The United Nations has said the ambush of the peacekeeping base was carried out by suspected ADF rebels, a shadowy group dominated by radical islamists, one of several armed groups active in the North Kivu region. ADF has terrorised Uganda and DRC for decades.
In 2016, ADF attacked and massacred Congolese in Beni and other parts of DRC.
UN investigators will examine the circumstances surrounding the attacks, evaluate the response of the UN peacekeepers and make recommendations on how to prevent such violence, the UN said.
Two military officers from Tanzania will take part in the investigation. The team will travel to the DRC later this month and to countries in the region.

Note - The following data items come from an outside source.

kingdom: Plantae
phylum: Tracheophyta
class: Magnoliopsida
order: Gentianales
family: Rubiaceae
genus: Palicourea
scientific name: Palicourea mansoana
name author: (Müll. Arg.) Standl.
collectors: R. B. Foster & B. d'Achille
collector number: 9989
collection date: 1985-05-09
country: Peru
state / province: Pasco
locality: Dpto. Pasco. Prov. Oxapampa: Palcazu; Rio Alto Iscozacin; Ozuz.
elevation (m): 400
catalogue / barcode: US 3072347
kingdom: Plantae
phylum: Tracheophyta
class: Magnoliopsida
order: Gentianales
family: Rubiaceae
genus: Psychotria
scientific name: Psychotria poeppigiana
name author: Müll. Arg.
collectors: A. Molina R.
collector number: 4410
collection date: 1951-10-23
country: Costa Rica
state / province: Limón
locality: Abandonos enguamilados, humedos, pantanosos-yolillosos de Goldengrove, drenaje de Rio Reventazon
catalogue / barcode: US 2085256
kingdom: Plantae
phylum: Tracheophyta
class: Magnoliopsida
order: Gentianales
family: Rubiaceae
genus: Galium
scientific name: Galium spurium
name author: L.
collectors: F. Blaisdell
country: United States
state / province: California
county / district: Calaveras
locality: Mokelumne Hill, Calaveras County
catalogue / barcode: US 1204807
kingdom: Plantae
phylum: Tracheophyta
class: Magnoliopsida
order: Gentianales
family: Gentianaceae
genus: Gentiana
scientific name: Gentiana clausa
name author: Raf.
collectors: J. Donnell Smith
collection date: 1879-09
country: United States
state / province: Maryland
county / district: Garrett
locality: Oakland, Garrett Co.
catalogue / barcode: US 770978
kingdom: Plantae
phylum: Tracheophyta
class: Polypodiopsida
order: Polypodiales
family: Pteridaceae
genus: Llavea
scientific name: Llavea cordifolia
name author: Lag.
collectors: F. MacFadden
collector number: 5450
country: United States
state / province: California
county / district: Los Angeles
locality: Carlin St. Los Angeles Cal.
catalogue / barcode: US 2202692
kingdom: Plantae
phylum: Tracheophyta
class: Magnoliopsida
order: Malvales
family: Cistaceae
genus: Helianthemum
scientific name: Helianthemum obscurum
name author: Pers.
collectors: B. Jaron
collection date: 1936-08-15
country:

The attack was the bloodiest against MONUSCO, the UN force deployed in the DR Congo since 1999, and the worst against a UN force since the death of 24 Pakistani peacekeepers in Somalia in June 1993.
DRC’s huge eastern region has long been wracked by violence, but fighting between government soldiers and militia groups, as well as inter-ethnic clashes, has increased in 2017.
North Kivu province, which borders Uganda and Rwanda, has seen a particular uptick in killings and kidnappings between rival ethnic groups.
Since October 2014, the ADF has been accused by Kinshasa and the UN of killing more than 700 people in the Beni region, where last week’s attack also took place.
In a counter operation to neutralize the rebels, Uganda’s army, UPDF launched air and artillery strikes against the ADF in DRC in late December last year, killing over 100 of its fighters in a joint operation with the FARDC, DRC’s army.